* _Document excerpt_:
"""

Ruby on Rails
RailsOnDebianStable

Ruby on Rails is not a part of the Debian stable (sarge) distribution, but is included in debian etch. For sarge, it only exists in testing and unstable. There are two ways to work around this.

  1. the complete debian way is adding debian testing apt sources to your system so Ruby on Rails debian packages can be installed. ( Note that your system
    won’t become unstable, only Ruby on Rails and its dependencies will be
    updated to testing packages )
  2. using RubyGems to install the Ruby on Rails

Both options have advantages and disadvantages.

The good news for the debian way is that Ruby on Rails will be updated with the rest of the distribution and can be cleanly uninstalled and purged.

The bad news for the debian way is that you are able to install unstable packages now so you have to read carefully all the messages provided by apt when you install a new package ( you already do that, I’m sure! ;-) )

You can install apt-listbugs so apt will notify you of any known bugs in the packages you want to update or install.

"""

* _Dataset section_:
"""

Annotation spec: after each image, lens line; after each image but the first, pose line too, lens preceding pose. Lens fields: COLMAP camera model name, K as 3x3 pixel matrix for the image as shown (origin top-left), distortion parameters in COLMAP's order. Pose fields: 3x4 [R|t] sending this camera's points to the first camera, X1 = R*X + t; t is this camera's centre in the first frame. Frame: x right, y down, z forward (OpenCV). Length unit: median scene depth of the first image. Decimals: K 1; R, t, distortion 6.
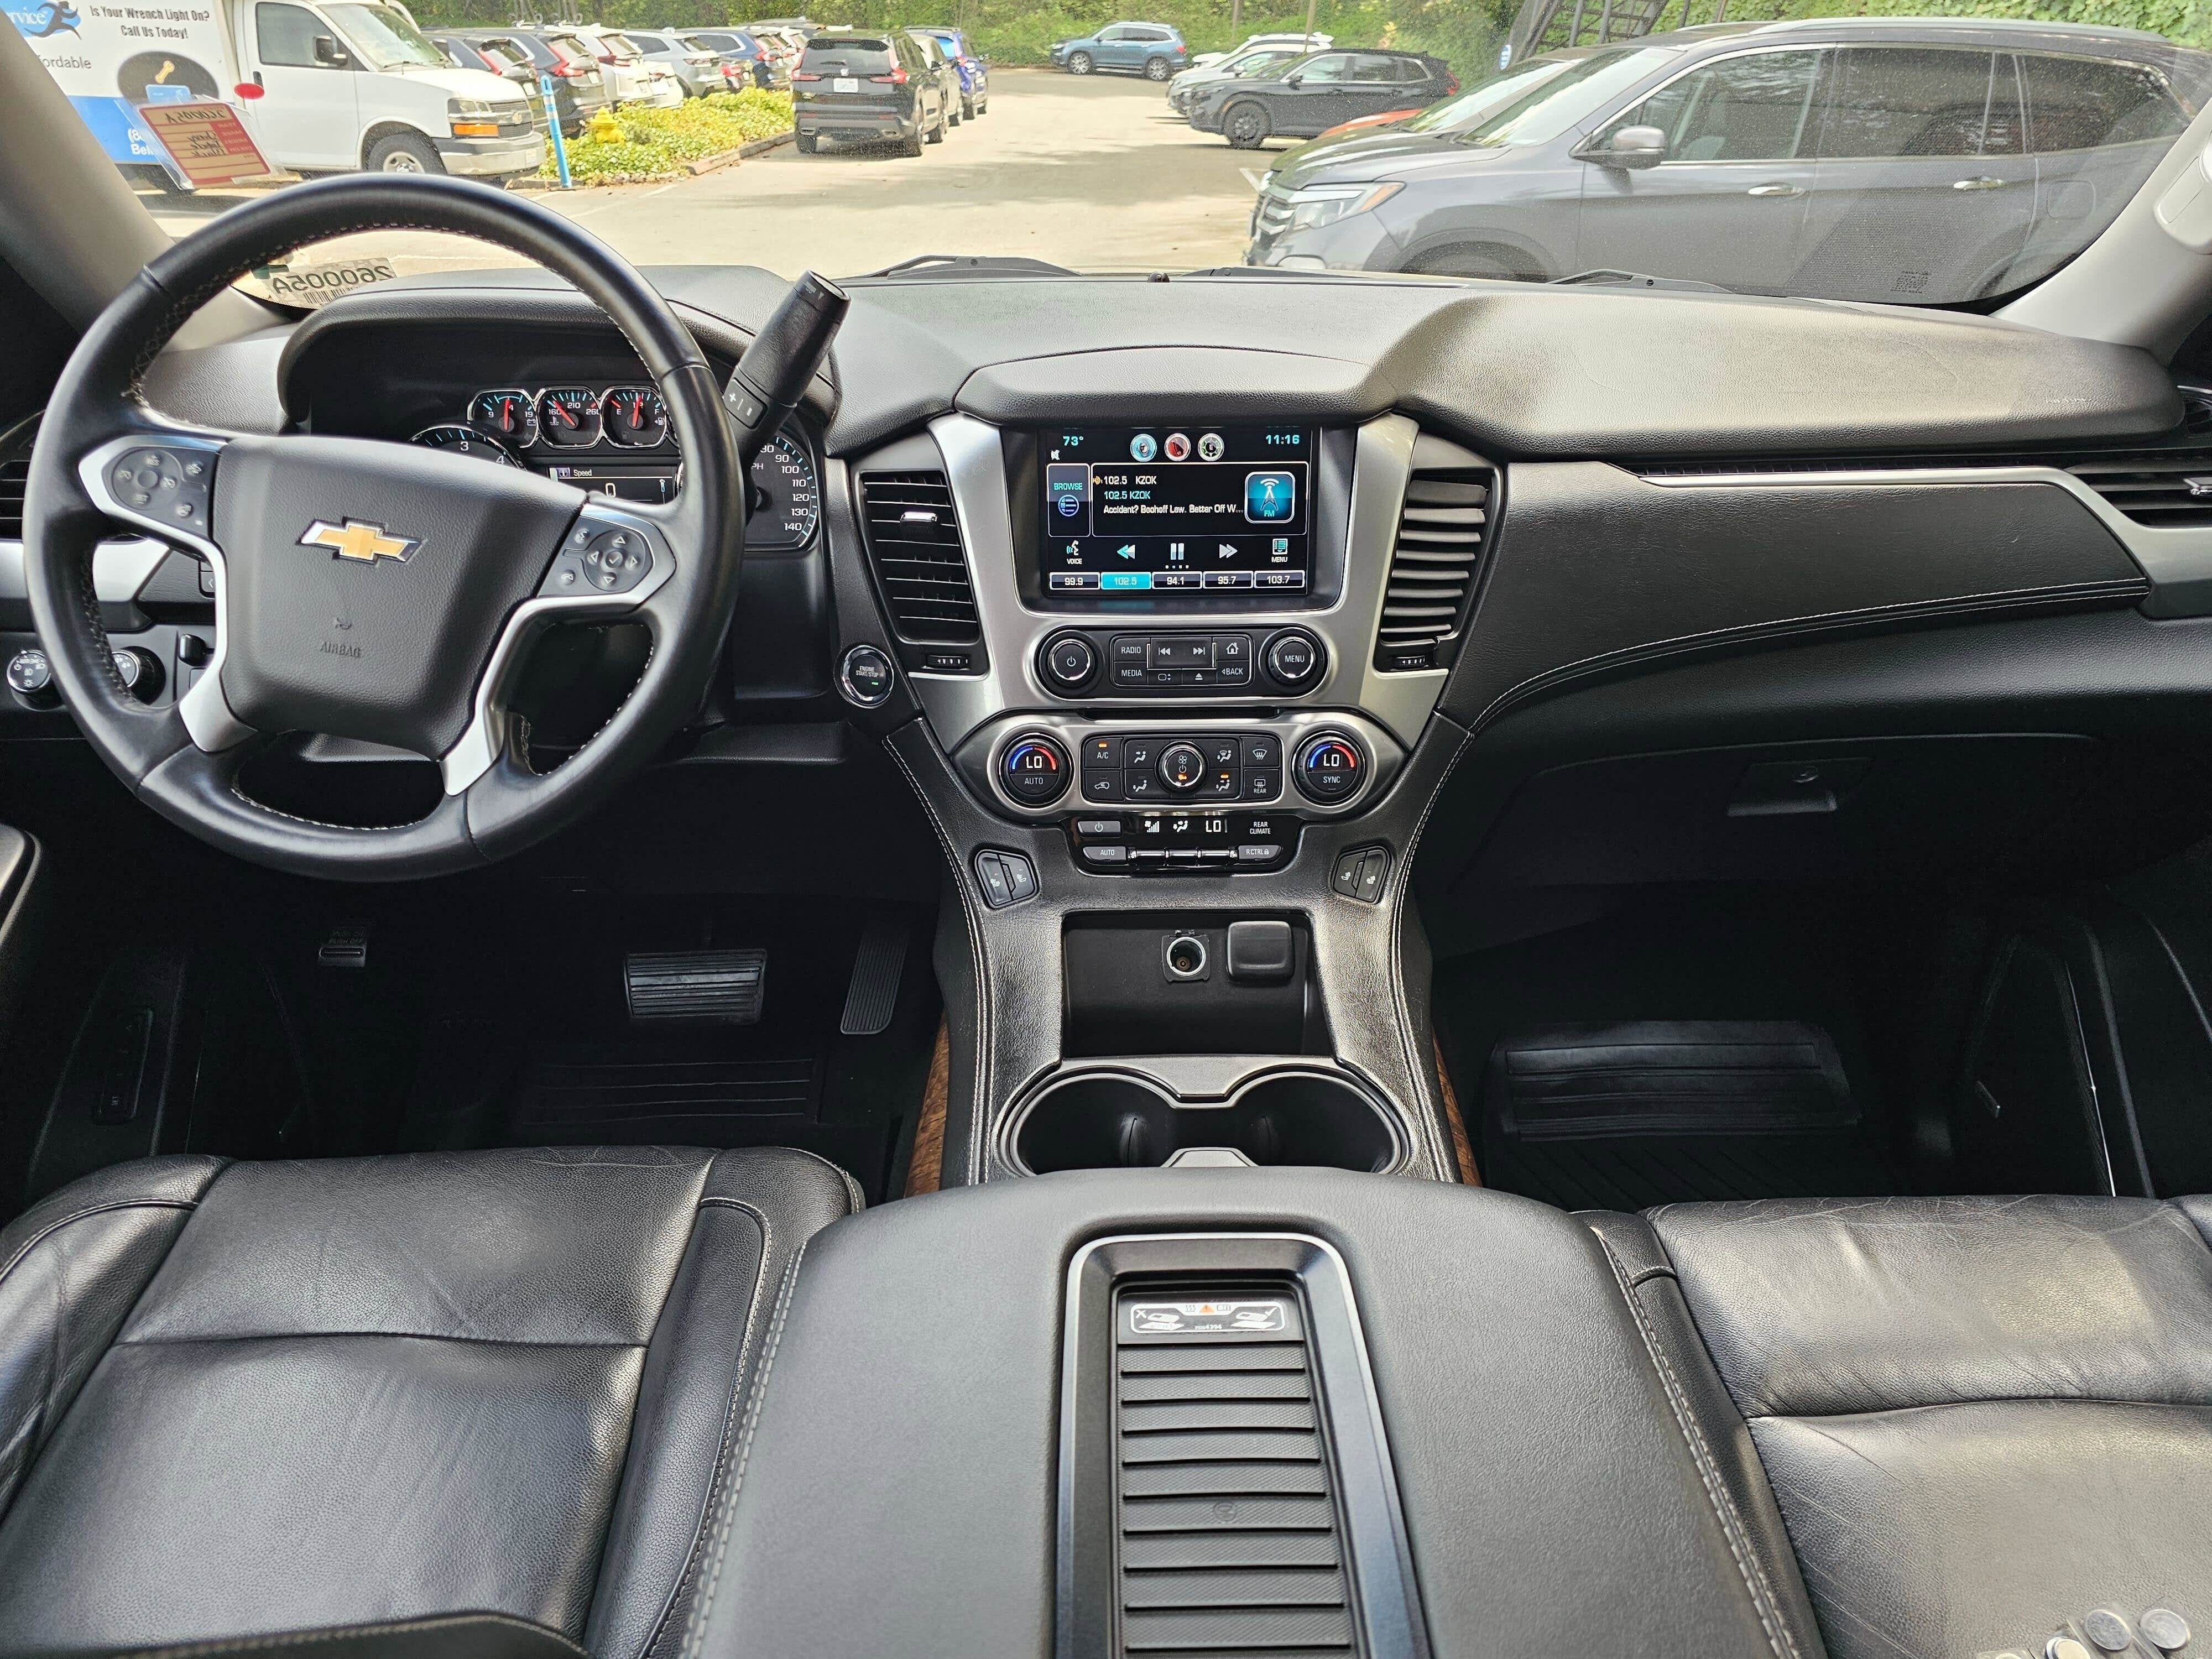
lens RADIAL K [[1485.7, 0, 1124.5], [0, 1485.7, 835.7], [0, 0, 1]] dist [0.047036, -0.037237]
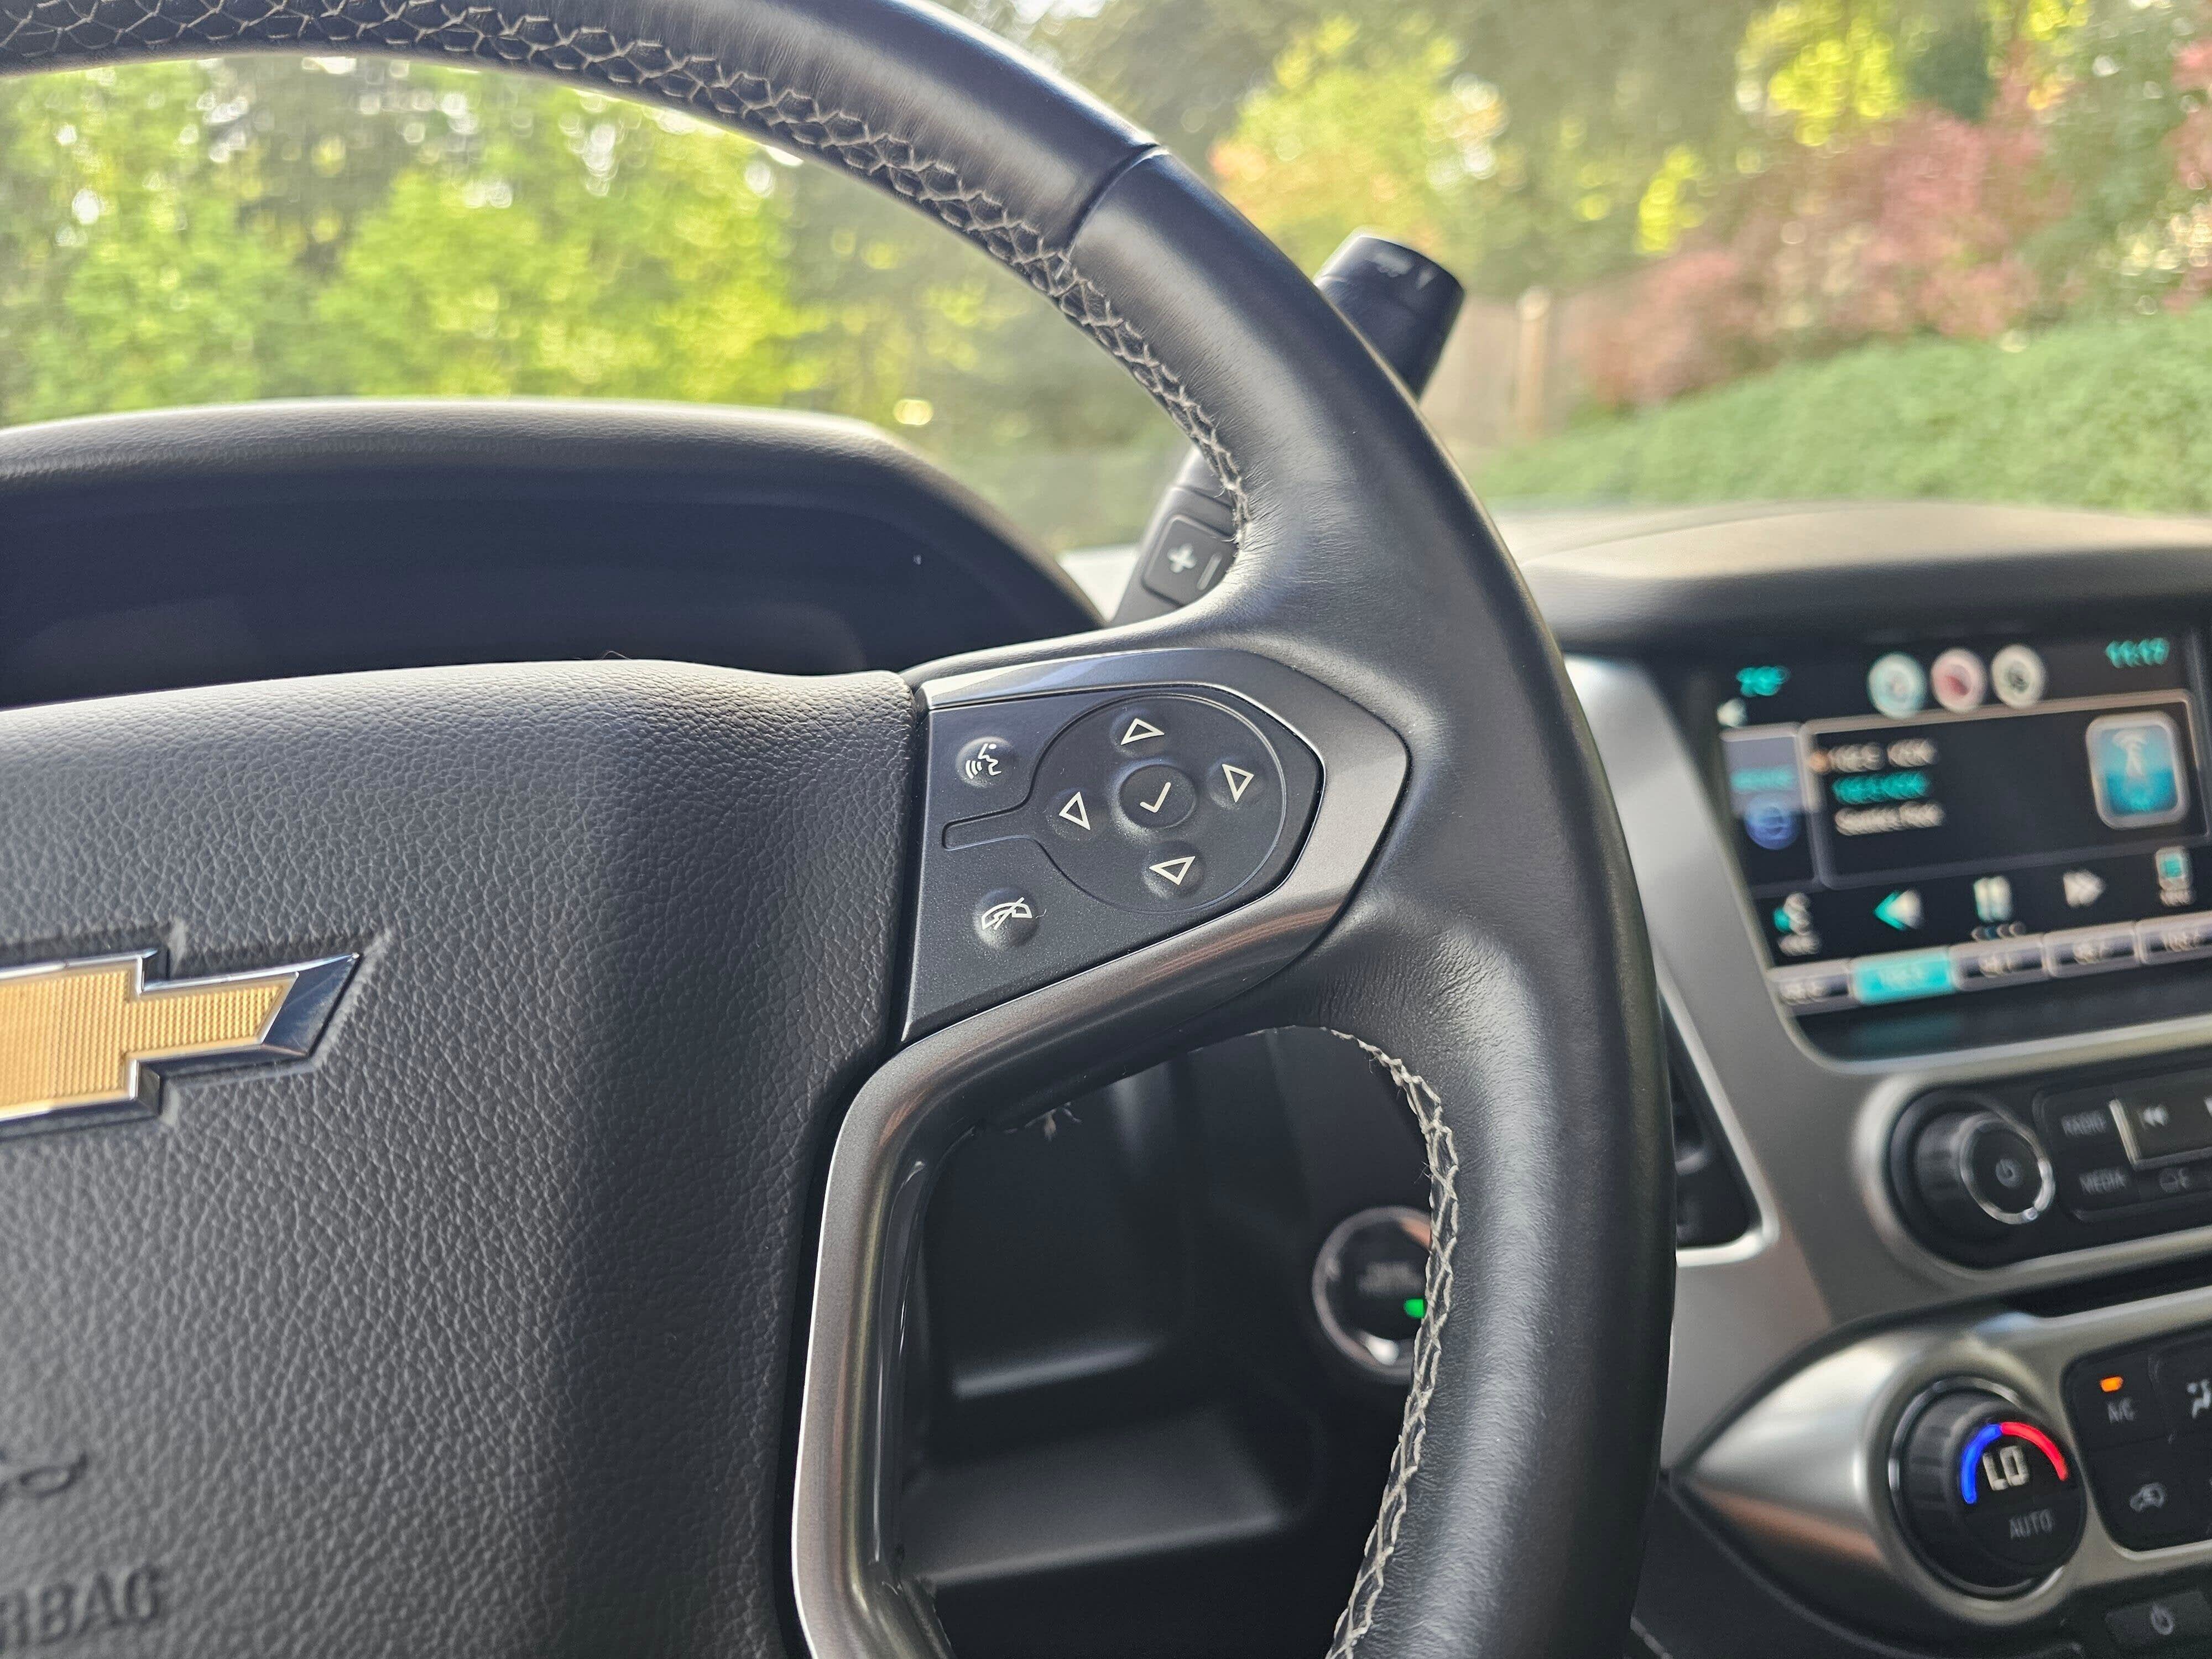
lens RADIAL K [[1513.9, 0, 1149.6], [0, 1513.9, 842.4], [0, 0, 1]] dist [0.026198, -0.013902]
pose [[0.966721, -0.089187, 0.239782, -0.321339], [0.161106, 0.940309, -0.299775, -0.108770], [-0.198733, 0.328429, 0.923385, 0.613565]]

"""

* _Required work_:
1/ From the Debian Rails text, repeat word for word the passage starting with "1. the complete" and going on through "uninstalled and purged.".
2/ According to the Debian Rails text, which package makes apt tell you about known bugs in packages you plan to update or install?
Work only from the Debian Rails text; leave the material aside.

* _Answers to each task_:
1/
1. the complete debian way is adding debian testing apt sources to your system so Ruby on Rails debian packages can be installed. ( Note that your system
    won’t become unstable, only Ruby on Rails and its dependencies will be
    updated to testing packages )
  2. using RubyGems to install the Ruby on Rails

Both options have advantages and disadvantages.

The good news for the debian way is that Ruby on Rails will be updated with the rest of the distribution and can be cleanly uninstalled and purged.

2/ apt-listbugs